Source
It’s Bible Sunday. This morning we have a reminder that there are really two tables at which we feast on Christ: the table of the Word of God and the table of the Blessed Sacrament.

Man shall not live on bread alone but on every word that proceeds from the mouth of God our Saviour said as he was strengthened by the memory of his Father’s word in the desert. All scripture is breathed out by God, Paul says to Timothy, scripture is profitable for teaching, for reproof, for correction and for training in righteousness that the man of God may be competent, equipped for every good work.

Christians believe in the Bible, because we believe in its ultimate authorship. It contains the promises of God which cannot fail. We believe in the Bible out of love for its ultimate author. The words of scripture are there because Jesus is the Word of God through whom all things were made. The scriptures bless us. The Holy Spirit who inspired their writing can inspire us as we read, mark, learn and inwardly digest them.

Yet, sad to say, without the Holy Spirit who leads the church forward into all truth (John 16:13) the scriptures fall on deaf ears.

The Bible is God’s Word in our words. It’s also the family album of the church tracing God’s action back to our first days. Christians believe in the Bible but look to the church to guide them to its truth.

What about the factual errors and inconsistencies people say they find in the Bible? We don’t need to defend the Bible here because we have God’s promise that it contains the truth necessary for our salvation. This doesn’t make the Bible, for example, a science text book because it addresses the why questions more than the how questions in life.

Record list
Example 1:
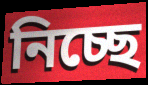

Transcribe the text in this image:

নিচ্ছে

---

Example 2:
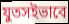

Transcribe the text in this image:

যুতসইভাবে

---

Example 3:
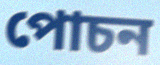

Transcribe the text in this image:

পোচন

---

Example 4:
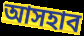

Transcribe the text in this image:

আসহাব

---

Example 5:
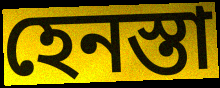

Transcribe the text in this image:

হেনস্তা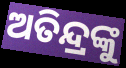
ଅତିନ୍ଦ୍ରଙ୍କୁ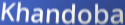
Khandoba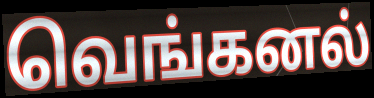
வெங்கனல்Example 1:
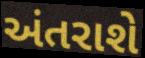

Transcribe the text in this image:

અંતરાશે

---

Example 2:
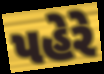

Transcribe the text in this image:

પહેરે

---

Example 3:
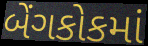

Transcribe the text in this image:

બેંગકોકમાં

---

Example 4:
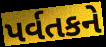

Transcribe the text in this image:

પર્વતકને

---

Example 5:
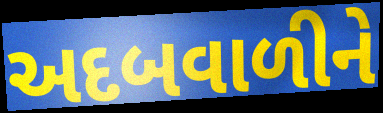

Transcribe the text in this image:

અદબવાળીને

==

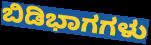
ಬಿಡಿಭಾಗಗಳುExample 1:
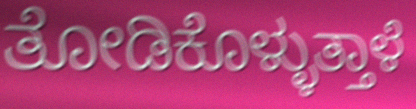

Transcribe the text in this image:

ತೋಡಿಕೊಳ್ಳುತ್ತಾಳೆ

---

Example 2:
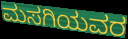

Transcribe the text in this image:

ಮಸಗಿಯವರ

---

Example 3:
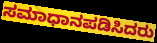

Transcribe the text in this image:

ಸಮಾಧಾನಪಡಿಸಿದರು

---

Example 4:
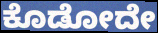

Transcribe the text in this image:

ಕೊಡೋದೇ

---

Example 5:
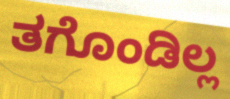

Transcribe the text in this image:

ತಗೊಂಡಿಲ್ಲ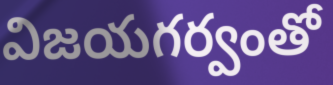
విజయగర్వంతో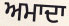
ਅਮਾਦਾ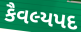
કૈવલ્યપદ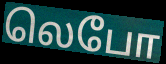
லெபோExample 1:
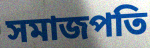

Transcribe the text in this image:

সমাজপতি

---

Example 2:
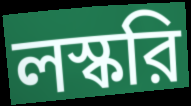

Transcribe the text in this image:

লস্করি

Problem description
According to the Bible Sunday sermon, at which two tables do Christians feast on Christ?

Full output
The table of the Word of God and the table of the Blessed Sacrament.